How Assign Exponentialy increasing probablities to a random number

Question

Suppose we have a random variables with values from 1 to 1000 and we have to assign exponential increasing values to them (1 has low probability and 1000 has highest but increase in probabilities is exponential). How can i write equation for this.

Second how can i randomly pick any one of the a random variables with chances that highest probability random variable is most likely to be returned.

Let me rephrase the problem, It is same as in https://stackoverflow.com/questions/10942318/random-numbers-based-on-a-probability only difference i explain here

considering S is random number generated to map to the numbers following exponential growth rate (exponential probability increase) for n=1 S=1 or 2 for n=2 S=3 or 4 or 5 or 6 (S=2pow(n) ) and so. How i can solve now with arithmetic series formula ( i think it is must ) as shown in link above for exponential distribution to get n .

Answer 1

For some $0 \le \alpha \le 1$, You can assign a probability of $\alpha$ to 1000, $\alpha^2$ to 999, ..., $\alpha^{1000}$ to 1. To make this a legitimate probability distribution (a probability mass function, strictly speaking), the probabilities must add up to 1. This implies:

$\sum_{n=1}^{1000} \alpha^n = \frac{\alpha(1-\alpha^{1000})}{1-\alpha} = 1$. You can solve numerically in a program like MATLAB or Python to calculate the value of $\alpha$ which satisfied this equation. Since the summation converges to $\frac{1}{1-\alpha}$, your answer will be very close to $\alpha = 0.5$.

Answer 2

In general you have an exponentially increasing probability on the integers $1$ to $n$ as long as the probability of each number $k$ ($k \neq 1$) is greater than the previous number $k-1$ and the ratio of those two numbers is the same fixed ratio for every $k.$

(Note: In the specific question asked above, $n=1000.$)
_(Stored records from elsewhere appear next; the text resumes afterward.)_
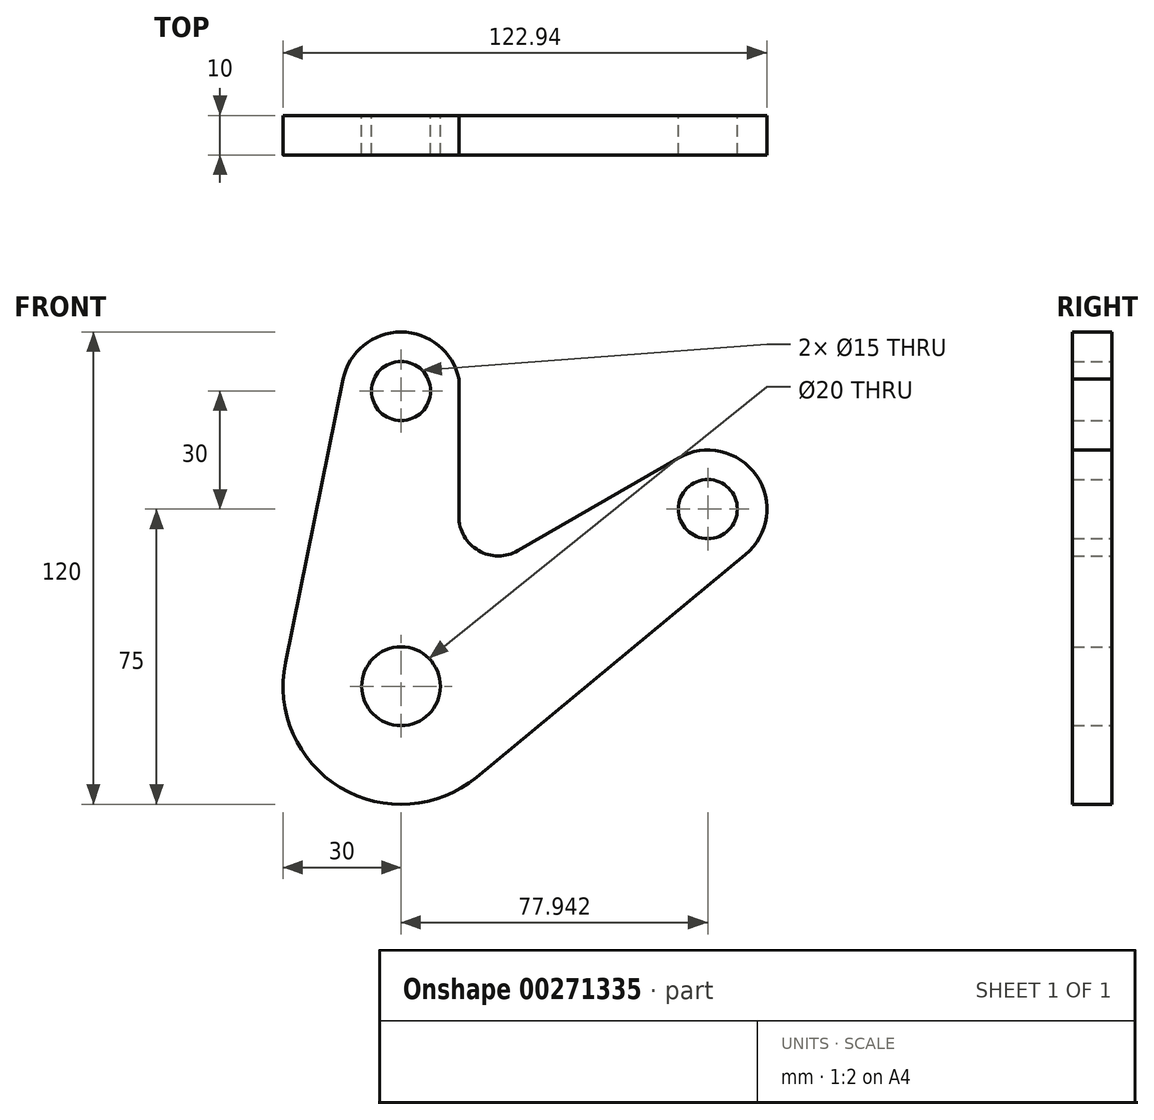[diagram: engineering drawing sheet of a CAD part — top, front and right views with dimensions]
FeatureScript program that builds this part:
annotation { "Feature Type Name" : "Feature", "Feature Type Description" : "" }
export const myFeature = defineFeature(function(context is Context, id is Id, definition is map)
    precondition{}
    {
        {
            var Q0;
            Q0=qCreatedBy(makeId("Front.planeOp"),FACE);
            var sketch = newSketch(context, id + "F0", { "sketchPlane" : qUnion([Q0])});
            skCircle(sketch, "E0", {"center": v(0, 0) * mm, "radius": 10 * mm});
            skCircle(sketch, "E1", {"center": v(0, 75) * mm, "radius": 7.5 * mm});
            skArc(sketch, "E2", {"start": v(-29.4, 6) * mm, "mid": v(-15.44, -25.72) * mm, "end": v(19.12, -23.12) * mm});
            skLineSegment(sketch, "E3", {"start": v(-29.4, 6) * mm, "end": v(-14.7, 78) * mm});
            skLineSegment(sketch, "E4", {"start": v(19.12, -23.12) * mm, "end": v(87.5, 33.44) * mm});
            skCircle(sketch, "E5", {"center": v(77.94, 45) * mm, "radius": 7.5 * mm});
            skLineSegment(sketch, "E6", {"start": v(0, 75) * mm, "end": v(0, 0) * mm, "construction": true});
            skLineSegment(sketch, "E7", {"start": v(0, 0) * mm, "end": v(77.94, 45) * mm, "construction": true});
            skArc(sketch, "E8", {"start": v(14.7, 78) * mm, "mid": v(0, 90) * mm, "end": v(-14.7, 78) * mm});
            skArc(sketch, "E9", {"start": v(87.5, 33.44) * mm, "mid": v(90.26, 53.56) * mm, "end": v(70.44, 58) * mm});
            skLineSegment(sketch, "E10", {"start": v(14.7, 78) * mm, "end": v(14.7, 43.13) * mm});
            skLineSegment(sketch, "E11", {"start": v(70.44, 58) * mm, "end": v(29.7, 34.47) * mm});
            skArc(sketch, "E12", {"start": v(14.7, 43.13) * mm, "mid": v(19.7, 34.47) * mm, "end": v(29.7, 34.47) * mm});
            skSolve(sketch);
        }
        {
            var Q0;
            Q0=makeQuery(id+"F0.imprint","IMPRINT",FACE,{"disambiguationData":[TD([[makeQuery(id+"F0.imprint","IMPRINT",EDGE,{"derivedFrom":sQuery(id+"F0.wireOp",EDGE,"E0")}),-1.0]])]});
            extrude(context, id + "F1", {"entities" : qUnion([Q0]), "depth" : 10 * mm});
        }
    });
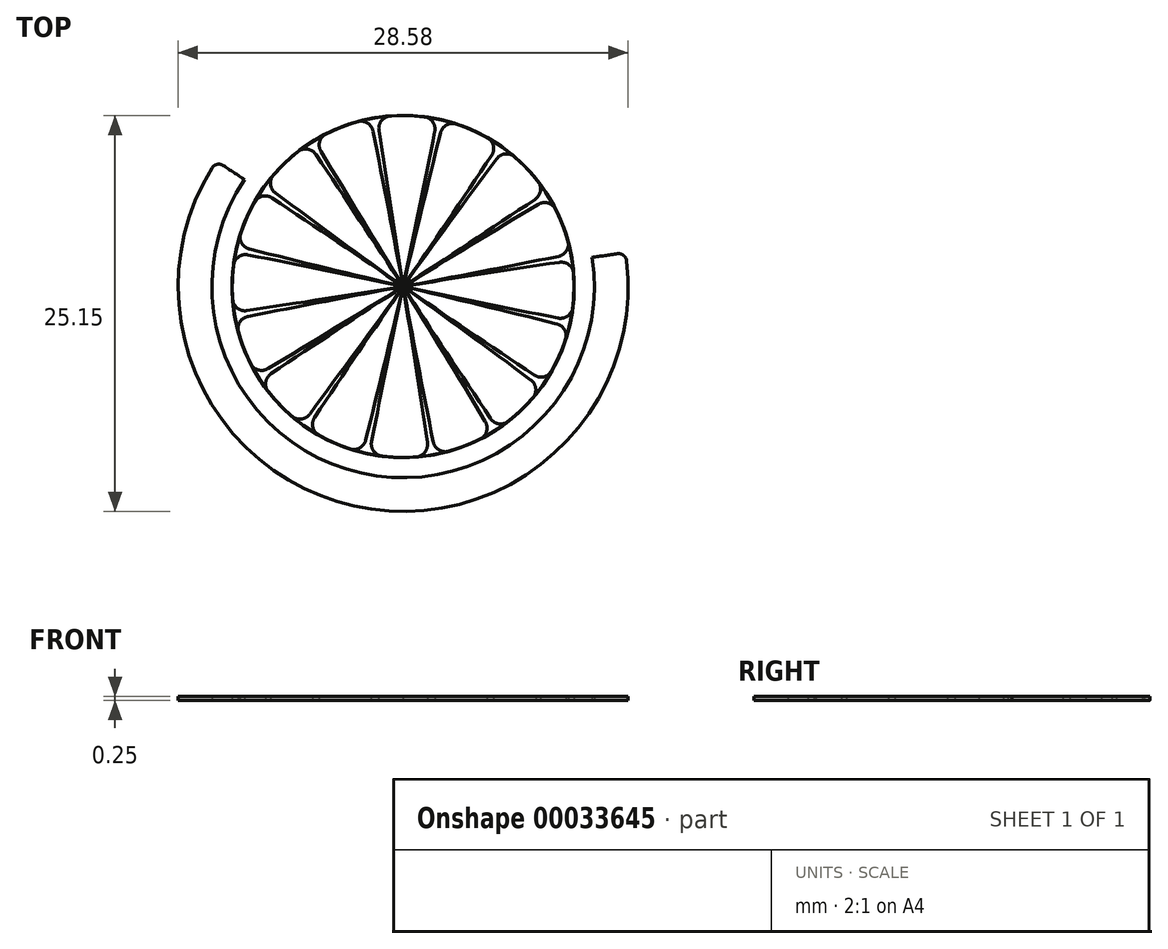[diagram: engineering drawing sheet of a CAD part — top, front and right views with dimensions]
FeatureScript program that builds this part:
annotation { "Feature Type Name" : "Feature", "Feature Type Description" : "" }
export const myFeature = defineFeature(function(context is Context, id is Id, definition is map)
    precondition{}
    {
        {
            assignVariable(context, id + "F0", {"name" : "N", "anyValue" : 16});
        }
        {
            assignVariable(context, id + "F1", {"name" : "Swid", "anyValue" : 0.25});
        }
        {
            var Q0;
            Q0=qCreatedBy(makeId("Top.planeOp"),FACE);
            var sketch = newSketch(context, id + "F2", { "sketchPlane" : qUnion([Q0])});
            skCircle(sketch, "E0", {"center": v(0, 0) * mm, "radius": 12.15 * mm, "construction": true});
            skCircle(sketch, "E1", {"center": v(0, 0) * mm, "radius": 12.7 * mm, "construction": true});
            skCircle(sketch, "E2", {"center": v(0, 0) * mm, "radius": 14.29 * mm});
            skLineSegment(sketch, "E3", {"start": v(0, 0) * mm, "end": v(0, 12.15) * mm, "construction": true});
            skLineSegment(sketch, "E4", {"start": v(0, 0) * mm, "end": v(0.8, 12.12) * mm, "construction": true});
            skLineSegment(sketch, "E5", {"start": v(0, 0) * mm, "end": v(1.59, 12.04) * mm, "construction": true});
            skLineSegment(sketch, "E6", {"start": v(0, 0) * mm, "end": v(2.37, 11.91) * mm, "construction": true});
            skLineSegment(sketch, "E7", {"start": v(0, 0) * mm, "end": v(3.14, 11.73) * mm, "construction": true});
            skCircle(sketch, "E8", {"center": v(0, 0) * mm, "radius": 10.86 * mm});
            skLineSegment(sketch, "E9", {"start": v(0.8, 12.12) * mm, "end": v(0, 12.17) * mm, "construction": true});
            skLineSegment(sketch, "E10", {"start": v(1.59, 12.04) * mm, "end": v(0, 12.25) * mm, "construction": true});
            skLineSegment(sketch, "E11", {"start": v(2.37, 11.91) * mm, "end": v(0.03, 12.38) * mm, "construction": true});
            skLineSegment(sketch, "E12", {"start": v(3.14, 11.73) * mm, "end": v(0.07, 12.55) * mm, "construction": true});
            skLineSegment(sketch, "E13", {"start": v(0, 0) * mm, "end": v(3.9, 11.5) * mm, "construction": true});
            skLineSegment(sketch, "E14", {"start": v(3.9, 11.5) * mm, "end": v(0.14, 12.78) * mm, "construction": true});
            skLineSegment(sketch, "E15", {"start": v(0, 0) * mm, "end": v(4.65, 11.22) * mm, "construction": true});
            skLineSegment(sketch, "E16", {"start": v(0, 0) * mm, "end": v(5.37, 10.9) * mm, "construction": true});
            skLineSegment(sketch, "E17", {"start": v(0, 0) * mm, "end": v(6.07, 10.52) * mm, "construction": true});
            skLineSegment(sketch, "E18", {"start": v(4.65, 11.22) * mm, "end": v(0.24, 13.05) * mm, "construction": true});
            skLineSegment(sketch, "E19", {"start": v(5.37, 10.9) * mm, "end": v(0.38, 13.35) * mm, "construction": true});
            skLineSegment(sketch, "E20", {"start": v(6.07, 10.52) * mm, "end": v(0.57, 13.7) * mm, "construction": true});
            skLineSegment(sketch, "E21", {"start": v(0, 0) * mm, "end": v(6.75, 10.1) * mm, "construction": true});
            skLineSegment(sketch, "E22", {"start": v(0, 0) * mm, "end": v(7.4, 9.64) * mm, "construction": true});
            skLineSegment(sketch, "E23", {"start": v(0, 0) * mm, "end": v(8, 9.13) * mm, "construction": true});
            skLineSegment(sketch, "E24", {"start": v(0, 0) * mm, "end": v(8.59, 8.59) * mm, "construction": true});
            skLineSegment(sketch, "E25", {"start": v(0, 0) * mm, "end": v(9.13, 8) * mm, "construction": true});
            skLineSegment(sketch, "E26", {"start": v(6.75, 10.1) * mm, "end": v(0.8, 14.07) * mm, "construction": true});
            skLineSegment(sketch, "E27", {"start": v(7.4, 9.64) * mm, "end": v(1.09, 14.47) * mm, "construction": true});
            skLineSegment(sketch, "E28", {"start": v(8, 9.13) * mm, "end": v(1.43, 14.9) * mm, "construction": true});
            skLineSegment(sketch, "E29", {"start": v(8.59, 8.59) * mm, "end": v(1.84, 15.33) * mm, "construction": true});
            skLineSegment(sketch, "E30", {"start": v(9.13, 8) * mm, "end": v(2.32, 15.78) * mm, "construction": true});
            skLineSegment(sketch, "E31", {"start": v(0, 0) * mm, "end": v(9.64, 7.4) * mm, "construction": true});
            skLineSegment(sketch, "E32", {"start": v(9.64, 7.4) * mm, "end": v(2.86, 16.22) * mm, "construction": true});
            skLineSegment(sketch, "E33", {"start": v(0, 0) * mm, "end": v(10.1, 6.75) * mm, "construction": true});
            skLineSegment(sketch, "E34", {"start": v(10.1, 6.75) * mm, "end": v(3.47, 16.66) * mm, "construction": true});
            skSolve(sketch);
        }
        {
            var Q0;
            Q0=qCreatedBy(makeId("Top.planeOp"),FACE);
            var sketch = newSketch(context, id + "F3", { "sketchPlane" : qUnion([Q0])});
            skLineSegment(sketch, "E35.0", {"start": v(9.64, 7.4) * mm, "end": v(2.86, 16.22) * mm, "construction": true});
            skLineSegment(sketch, "E35.1", {"start": v(9.13, 8) * mm, "end": v(2.32, 15.78) * mm, "construction": true});
            skLineSegment(sketch, "E35.2", {"start": v(8.59, 8.59) * mm, "end": v(1.84, 15.33) * mm, "construction": true});
            skLineSegment(sketch, "E35.3", {"start": v(8, 9.13) * mm, "end": v(1.43, 14.9) * mm, "construction": true});
            skLineSegment(sketch, "E35.4", {"start": v(7.4, 9.64) * mm, "end": v(1.09, 14.47) * mm, "construction": true});
            skLineSegment(sketch, "E35.5", {"start": v(6.75, 10.1) * mm, "end": v(0.8, 14.07) * mm, "construction": true});
            skLineSegment(sketch, "E35.6", {"start": v(6.07, 10.52) * mm, "end": v(0.57, 13.7) * mm, "construction": true});
            skLineSegment(sketch, "E35.7", {"start": v(5.37, 10.9) * mm, "end": v(0.38, 13.35) * mm, "construction": true});
            skLineSegment(sketch, "E35.8", {"start": v(4.65, 11.22) * mm, "end": v(0.24, 13.05) * mm, "construction": true});
            skLineSegment(sketch, "E35.9", {"start": v(3.9, 11.5) * mm, "end": v(0.14, 12.78) * mm, "construction": true});
            skLineSegment(sketch, "E35.10", {"start": v(3.14, 11.73) * mm, "end": v(0.07, 12.55) * mm, "construction": true});
            skLineSegment(sketch, "E35.11", {"start": v(2.37, 11.91) * mm, "end": v(0.03, 12.38) * mm, "construction": true});
            skLineSegment(sketch, "E35.12", {"start": v(1.59, 12.04) * mm, "end": v(0, 12.25) * mm, "construction": true});
            skLineSegment(sketch, "E35.13", {"start": v(0.8, 12.12) * mm, "end": v(0, 12.17) * mm, "construction": true});
            skCircle(sketch, "E35.14", {"center": v(0, 0) * mm, "radius": 12.15 * mm});
            skCircle(sketch, "E35.15", {"center": v(0, 0) * mm, "radius": 10.86 * mm});
            skCircle(sketch, "E35.16", {"center": v(0, 0) * mm, "radius": 12.7 * mm, "construction": true});
            skCircle(sketch, "E35.17", {"center": v(0, 0) * mm, "radius": 14.29 * mm});
            skLineSegment(sketch, "E36.0", {"start": v(10.1, 6.75) * mm, "end": v(3.47, 16.66) * mm, "construction": true});
            skLineSegment(sketch, "E37.0", {"start": v(0, 0) * mm, "end": v(0, 12.15) * mm, "construction": true});
            skFitSpline(sketch, "E38", {"points": [v(0, 20.8) * mm, v(0.04, 21.12) * mm, v(0.3, 22.04) * mm, v(0.97, 23.47) * mm, v(2.25, 25.28) * mm, v(4.27, 27.28) * mm, v(7.12, 29.27) * mm, v(10.86, 31) * mm, v(15.45, 32.22) * mm, v(20.8, 32.68) * mm, v(26.8, 32.15) * mm, v(33.21, 30.42) * mm, v(39.8, 27.34) * mm, v(46.28, 22.79) * mm, v(52.32, 16.74) * mm, v(57.58, 9.22) * mm, v(0, 0) * mm], "startDerivative": vector(7.54, 64.54) * mm, "endDerivative": vector(-870.75, -139.39) * mm});
            skLineSegment(sketch, "E39", {"start": v(2.27, 25.3) * mm, "end": v(0, 0) * mm, "construction": true});
            skLineSegment(sketch, "E40", {"start": v(0, 0) * mm, "end": v(6.47, 28.92) * mm, "construction": true});
            skFitSpline(sketch, "E41.MirrorCS", {"points": [v(8.87, 18.82) * mm, v(8.97, 19.12) * mm, v(9.13, 20.06) * mm, v(9.13, 21.64) * mm, v(8.74, 23.82) * mm, v(7.77, 26.5) * mm, v(6.04, 29.52) * mm, v(3.4, 32.67) * mm, v(-0.23, 35.73) * mm, v(-4.89, 38.43) * mm, v(-10.53, 40.5) * mm, v(-17.07, 41.68) * mm, v(-24.35, 41.7) * mm, v(-32.15, 40.35) * mm, v(-40.19, 37.45) * mm, v(-48.15, 32.89) * mm, v(0, 0) * mm], "startDerivative": vector(20.7, 61.6) * mm, "endDerivative": vector(728.2, -497.34) * mm});
            skLineSegment(sketch, "E42", {"start": v(8.87, 18.82) * mm, "end": v(8.74, 18.55) * mm});
            skLineSegment(sketch, "E43", {"start": v(0, 20.81) * mm, "end": v(0, 20.5) * mm});
            skSolve(sketch);
        }
        {
            var Q0;
            {var subQ3=sQuery(id+"F3.wireOp",EDGE,"E41.MirrorCS");var subQ6=sQuery(id+"F3.wireOp",EDGE,"E35.17");var subQ8=makeQuery(id+"F3.imprint","INTERSECT",VERTEX,{"disambiguationData":[OD(1.0)],"derivedFrom":[subQ6,subQ3]});Q0=makeQuery(id+"F3.imprint","IMPRINT",FACE,{"disambiguationData":[TD([[makeQuery(id+"F3.imprint","IMPRINT",EDGE,{"disambiguationData":[TD([[subQ8,-1.0]])],"derivedFrom":subQ6}),1.0]])]});}
            var Q1;
            {var subQ3=sQuery(id+"F3.wireOp",EDGE,"E41.MirrorCS");var subQ5=sQuery(id+"F3.wireOp",EDGE,"E35.15");var subQ6=makeQuery(id+"F3.imprint","INTERSECT",VERTEX,{"derivedFrom":[subQ5,subQ3]});Q1=makeQuery(id+"F3.imprint","IMPRINT",FACE,{"disambiguationData":[TD([[makeQuery(id+"F3.imprint","IMPRINT",EDGE,{"disambiguationData":[TD([[subQ6,-1.0]])],"derivedFrom":subQ5}),1.0]])]});}
            var Q2;
            {var subQ2=sQuery(id+"F3.wireOp",EDGE,"E42");Q2=makeQuery(id+"F3.imprint","IMPRINT",FACE,{"disambiguationData":[TD([[makeQuery(id+"F3.imprint","IMPRINT",EDGE,{"derivedFrom":subQ2}),-1.0]])]});}
            extrude(context, id + "F4", {"entities" : qUnion([Q0, Q1, Q2]), "depth" : (getVariable(context, 'Swid')) * mm, "offsetDistance" : 25.4 * mm});
        }
        {
            var Q0;
            Q0=qCreatedBy(makeId("Right.planeOp"),FACE);
            var sketch = newSketch(context, id + "F5", { "sketchPlane" : qUnion([Q0])});
            skLineSegment(sketch, "E44", {"start": v(0, 0) * mm, "end": v(0, 43.3) * mm, "construction": true});
            skSolve(sketch);
        }
        {
            var Q0;
            Q0=makeQuery(id+"F4.opExtrude","SWEPT_EDGE",EDGE,{"disambiguationData":[OSD([sQuery(id+"F3.wireOp",EDGE,"E35.17"),sQuery(id+"F3.wireOp",EDGE,"E41.MirrorCS")])]});
            var Q1;
            Q1=makeQuery(id+"F4.opExtrude","SWEPT_EDGE",EDGE,{"disambiguationData":[OSD([sQuery(id+"F3.wireOp",EDGE,"E35.17"),sQuery(id+"F3.wireOp",EDGE,"E38")])]});
            fillet(context, id + "F6", {"entities" : qUnion([Q0, Q1]), "radius" : 0.5 * mm, "tangentPropagation" : true, "allowEdgeOverflow" : false});
        }
        {
            var Q0;
            Q0=makeQuery(id+"F4.opExtrude","SWEPT_EDGE",EDGE,{"disambiguationData":[OSD([sQuery(id+"F3.wireOp",EDGE,"E35.15"),sQuery(id+"F3.wireOp",EDGE,"E42")])]});
            var Q1;
            Q1=makeQuery(id+"F4.opExtrude","SWEPT_EDGE",EDGE,{"disambiguationData":[OSD([sQuery(id+"F3.wireOp",EDGE,"E35.15"),sQuery(id+"F3.wireOp",EDGE,"E43")])]});
            fillet(context, id + "F7", {"entities" : qUnion([Q0, Q1]), "radius" : 0.8 * mm, "tangentPropagation" : true, "allowEdgeOverflow" : false});
        }
        {
            var Q0;
            Q0=makeQuery(id+"F4.opExtrude","SWEPT_BODY",BODY,{"disambiguationData":[OSD([sQuery(id+"F3.wireOp",EDGE,"E35.15"),sQuery(id+"F3.wireOp",EDGE,"E35.17"),sQuery(id+"F3.wireOp",EDGE,"E38"),sQuery(id+"F3.wireOp",EDGE,"E41.MirrorCS"),sQuery(id+"F3.wireOp",EDGE,"9305e2c8-a00a-4cbc-a3b2-8fc88bc1717c"),sQuery(id+"F3.wireOp",EDGE,"f762f43d-eaf9-45ff-b6cd-062fd530227c")])]});
            var Q1;
            Q1=sQuery(id+"F5.wireOp",EDGE,"E44");
            circularPattern(context, id + "F8", {"operationType" : NewBodyOperationType.ADD, "entities" : qUnion([Q0]), "axis" : qUnion([Q1]), "angle" : (360 / getVariable(context, 'N')) * degree, "instanceCount" : getVariable(context, 'N'), "oppositeDirection" : true});
        }
    });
In other words, you need to set some fixed ratio $r$ such that $P(2)=r\cdot P(1),$ $P(3)=r^2\cdot P(1),$ $P(4)=r^3\cdot P(1),$ and so forth.

If you do this up to $P(n)=r^{n-1}\cdot P(1)$ and then say $n$ is the largest possible outcome and there are no others, by the law of total probability you must have \begin{multline} P(1)+P(2)+P(3)+P(4)+\cdots+P(n)=\\ P(1) + r\cdot P(1)+ r^2\cdot P(1) + r^3\cdot P(1) + \cdots + r^{n-1}\cdot P(1) = 1. \end{multline}

This implies that $$ P(1)=\frac{1}{1+r+r^2+r^3+\cdots+ r^{n-1}} =\frac{r-1}{r^{n}-1}. $$

So you can set $r$ to any number you like greater than $1$, such as $r=2$ or $r=10$ or even $r=1.005,$ then set $P(1)$ according to the equation above, and then set all the other probabilities as described.

To simulate your distribution in software, a standard method for any probability distribution over the numbers $1$ to $n$ is to compute the cumulative distribution function for every possible outcome. That is, for each possible value $k$, you compute the sum of probabilities $P(1)+P(2)+P(3)+P(4)+\cdots+P(k).$ Since you have an exponentially increasing distribution, however, it will often be more accurate to compute $1-P(n)-P(n-1)-\cdots-P(k+1),$ which is the same thing mathematically but reduces some numerical errors in the computer. In any case the cumulative distribution function is always exactly $1$ at the largest possible random value, $n.$

Continuing the method, you put all the sums of probabilities into an array in increasing sequence. You then use a pseudorandom function such as rand() to generate a pseudorandom floating-point number (not an integer!) in the range $0.0$ to $1.0.$ Next, use binary search to find the smallest number in the array that is still greater than or equal to the output of rand(). Binary search is recommended because it is generally much faster than looking at each number in sequence within the array. Take the position of that number within the array; in most programming languages this will be an integer from $0$ to $n-1.$ Add $1$ to that integer to get your final “random number” in the range $1$ to $n$.